• [What you are asked to do]
Put the records below into a Markdown table with the columns Row and Line, numbering each row and leaving out blank lines. Cover only the lines from the start of the records up to and including the line with "หมายเหตุ: ข้อมูลนี้ใช้อ้างอิงเท่านั้น".

• • • •

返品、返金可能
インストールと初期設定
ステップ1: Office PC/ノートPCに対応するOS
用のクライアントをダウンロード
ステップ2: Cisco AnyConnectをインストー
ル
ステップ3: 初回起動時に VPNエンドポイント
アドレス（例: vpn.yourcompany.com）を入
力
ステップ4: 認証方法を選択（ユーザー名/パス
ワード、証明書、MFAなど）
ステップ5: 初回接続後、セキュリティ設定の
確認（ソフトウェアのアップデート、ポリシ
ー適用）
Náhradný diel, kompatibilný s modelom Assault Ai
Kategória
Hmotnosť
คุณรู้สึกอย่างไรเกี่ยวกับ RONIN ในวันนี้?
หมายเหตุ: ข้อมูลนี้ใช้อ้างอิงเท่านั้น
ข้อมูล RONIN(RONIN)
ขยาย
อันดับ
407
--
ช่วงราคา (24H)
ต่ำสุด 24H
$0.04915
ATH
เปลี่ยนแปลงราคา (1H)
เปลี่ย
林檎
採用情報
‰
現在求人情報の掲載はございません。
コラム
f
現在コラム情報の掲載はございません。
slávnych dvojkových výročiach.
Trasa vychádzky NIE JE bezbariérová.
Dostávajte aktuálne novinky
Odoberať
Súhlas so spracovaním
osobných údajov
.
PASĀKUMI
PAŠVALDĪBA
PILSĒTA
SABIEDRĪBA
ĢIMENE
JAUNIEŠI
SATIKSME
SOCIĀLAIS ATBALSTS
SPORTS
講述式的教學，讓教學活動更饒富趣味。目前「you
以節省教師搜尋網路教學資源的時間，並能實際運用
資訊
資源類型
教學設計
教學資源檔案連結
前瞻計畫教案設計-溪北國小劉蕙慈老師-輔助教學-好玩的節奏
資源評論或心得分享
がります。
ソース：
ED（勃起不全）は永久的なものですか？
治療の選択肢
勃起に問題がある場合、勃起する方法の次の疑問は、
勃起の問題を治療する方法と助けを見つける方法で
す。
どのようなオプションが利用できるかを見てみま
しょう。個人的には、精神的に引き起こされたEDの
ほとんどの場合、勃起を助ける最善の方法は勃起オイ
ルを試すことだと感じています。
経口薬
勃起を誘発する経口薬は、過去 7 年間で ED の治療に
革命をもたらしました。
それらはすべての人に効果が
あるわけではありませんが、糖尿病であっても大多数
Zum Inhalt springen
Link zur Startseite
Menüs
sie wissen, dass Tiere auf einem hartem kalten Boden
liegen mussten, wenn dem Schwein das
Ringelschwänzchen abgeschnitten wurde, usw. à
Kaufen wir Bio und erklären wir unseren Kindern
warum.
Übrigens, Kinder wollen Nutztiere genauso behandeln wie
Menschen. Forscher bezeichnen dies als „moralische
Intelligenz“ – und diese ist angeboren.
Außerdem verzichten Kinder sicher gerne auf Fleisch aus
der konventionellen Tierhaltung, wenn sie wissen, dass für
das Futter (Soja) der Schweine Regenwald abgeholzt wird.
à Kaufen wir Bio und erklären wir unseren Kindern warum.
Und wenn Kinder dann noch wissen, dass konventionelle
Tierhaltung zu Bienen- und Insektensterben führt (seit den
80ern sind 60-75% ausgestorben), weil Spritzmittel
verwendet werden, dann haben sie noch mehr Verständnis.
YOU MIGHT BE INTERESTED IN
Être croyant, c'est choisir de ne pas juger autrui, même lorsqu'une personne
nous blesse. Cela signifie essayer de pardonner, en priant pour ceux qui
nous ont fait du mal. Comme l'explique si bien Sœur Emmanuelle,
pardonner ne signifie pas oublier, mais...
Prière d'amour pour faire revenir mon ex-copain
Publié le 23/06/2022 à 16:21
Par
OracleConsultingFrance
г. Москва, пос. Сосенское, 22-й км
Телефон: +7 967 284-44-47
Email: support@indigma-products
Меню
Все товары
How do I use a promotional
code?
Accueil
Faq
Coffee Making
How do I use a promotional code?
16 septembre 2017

• • • •

• [Task response]
| Row | Line |
|---|---|
| 1 | 返品、返金可能 |
| 2 | インストールと初期設定 |
| 3 | ステップ1: Office PC/ノートPCに対応するOS |
| 4 | 用のクライアントをダウンロード |
| 5 | ステップ2: Cisco AnyConnectをインストー |
| 6 | ル |
| 7 | ステップ3: 初回起動時に VPNエンドポイント |
| 8 | アドレス（例: vpn.yourcompany.com）を入 |
| 9 | 力 |
| 10 | ステップ4: 認証方法を選択（ユーザー名/パス |
| 11 | ワード、証明書、MFAなど） |
| 12 | ステップ5: 初回接続後、セキュリティ設定の |
| 13 | 確認（ソフトウェアのアップデート、ポリシ |
| 14 | ー適用） |
| 15 | Náhradný diel, kompatibilný s modelom Assault Ai |
| 16 | Kategória |
| 17 | Hmotnosť |
| 18 | คุณรู้สึกอย่างไรเกี่ยวกับ RONIN ในวันนี้? |
| 19 | หมายเหตุ: ข้อมูลนี้ใช้อ้างอิงเท่านั้น |